> DIRECTIONS
Without any pictures, restate the full set of records below exactly.

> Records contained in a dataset
=======

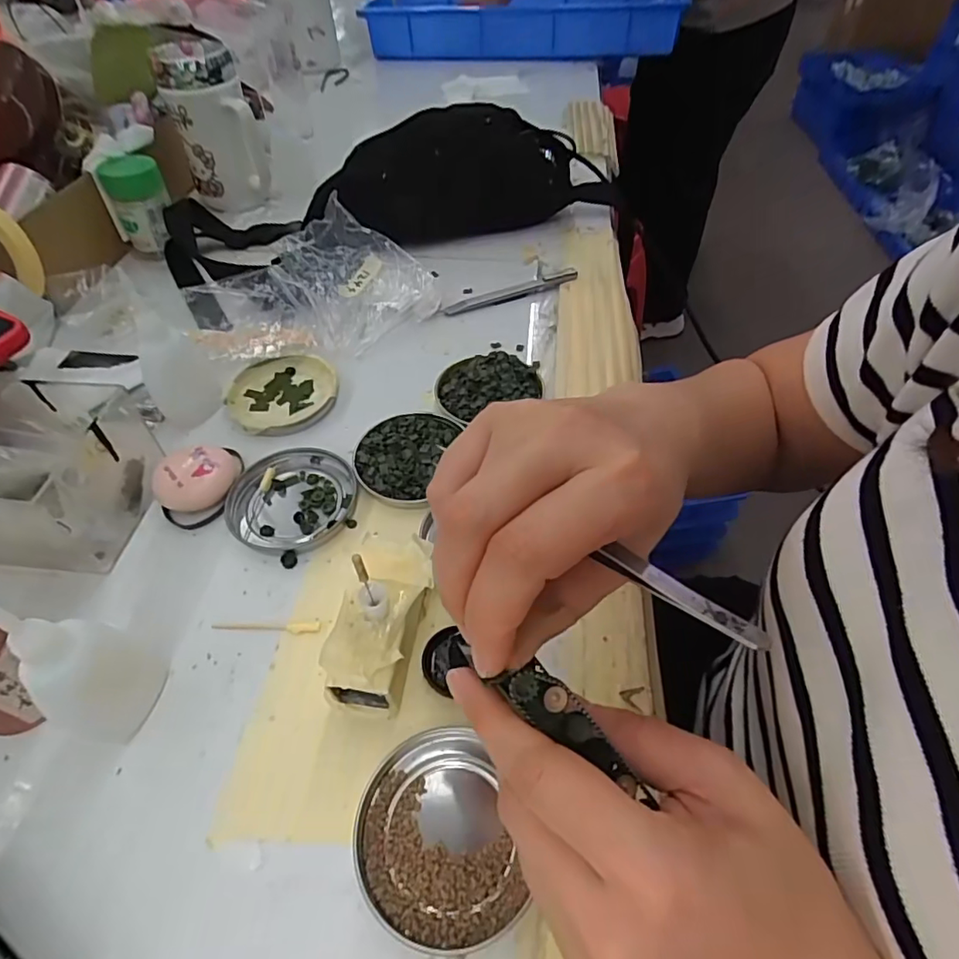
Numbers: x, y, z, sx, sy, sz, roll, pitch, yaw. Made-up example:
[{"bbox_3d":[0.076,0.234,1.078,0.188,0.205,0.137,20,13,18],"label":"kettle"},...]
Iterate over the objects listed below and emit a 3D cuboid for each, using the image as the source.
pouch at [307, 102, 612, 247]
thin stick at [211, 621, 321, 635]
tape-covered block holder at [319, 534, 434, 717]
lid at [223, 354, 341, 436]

=======

> ANSWER FOR THIS EXERCISE
Numbers: x, y, z, sx, sy, sz, roll, pitch, yaw. Made-up example:
[{"bbox_3d":[0.076,0.234,1.078,0.188,0.205,0.137,20,13,18],"label":"kettle"},...]
Iterate over the objects listed below and emit a 3D cuboid for each, using the image as the source.
pouch at [307, 102, 612, 247]
thin stick at [211, 621, 321, 635]
tape-covered block holder at [319, 534, 434, 717]
lid at [223, 354, 341, 436]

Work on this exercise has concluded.